Now Alta Motors is ripping a page from the Zero playbook, hoping to find a market in the dirt and nudge e-motos into the mainstream with a bike that’s gunning for KTM and Husqvarna in both performance and price.
One year after the Bay Area startup introduced its Redshift MX for a steep $14,995, the MX is back with an upgraded 2018 model that cuts the price by 30 percent, to $10,495. Alta also lowered prices on its other two models. For 2018, the EX enduro model costs $12,995, down from $15,545, and the street-legal SM supermoto lists at $13,495, down from $15,500.
“We want our bikes to be accessible to as many customers as possible,” said Alta Motors co-founder and CEO Marc Fenigstein in an interview conducted before yesterday's announcement about a partnership between Alta and Harley-Davidson.
If the question is how Alta was able to reduce its pricing so quickly, the short answer has two words: venture capital. Last summer, the Brisbane, Calif., startup received a $27 million equity investment from Grassy Creek, LLC. And that investment allowed Alta to invest in its supply chain and manufacturing operations to move down the cost curve.
Fenigsgtein admits that parts and manufacturing “isn’t the sexiest, but it’s really critical and it’s where so many hardware startups really struggle.”

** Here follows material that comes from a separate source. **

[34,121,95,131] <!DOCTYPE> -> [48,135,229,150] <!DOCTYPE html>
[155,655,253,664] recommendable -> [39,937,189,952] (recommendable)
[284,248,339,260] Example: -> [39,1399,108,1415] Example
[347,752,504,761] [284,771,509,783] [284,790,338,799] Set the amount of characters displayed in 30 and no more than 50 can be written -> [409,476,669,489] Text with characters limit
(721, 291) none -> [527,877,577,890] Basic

Alta invested in new equipment. It made larger purchasing contracts. It refined manufacturing processes. And it worked to improve the yields from its suppliers.
Of the 550 parts on the MX, Alta systematically went through almost every piece to make sure suppliers were meeting their quality standards. For some parts on the 2017 model, Alta was rejecting up to 50 percent of a parts order, Fenigstein said.
“Whether the supplier has to eat that cost or you do, someone is paying for those scrapped parts,” he added. “To get from a 50 percent yield to 90 percent, the cost of that part drops almost in half.”
Unlike electric cars, the radical price drop on the MX is not due to dropping battery prices, Fenigstein said. The cells themselves are only half of the battery pack. The rest of it — the systems that make that battery safe and reliable and able to deliver the right power at the right temperature — is where Alta was able to eke out savings.
And to pass on those savings to buyers in the form of a lower price.
“Once new technology is at performance superiority and price parity, electric has the potential to displace all the market leaders in the combustion space,” Fenigstein said. “That’s what we’re first trying to achieve with these performance off-road and dual-sport bikes.
“We’re aiming for that same kind of market dynamic as Tesla achieved with the Model S — that electric is not only credible but delivers something superior,” Fenigstein said. “It’s more fun, lower maintenance and higher performance.”
And now, for the 2018 Alta Motors MX, at least, a lot less expensive.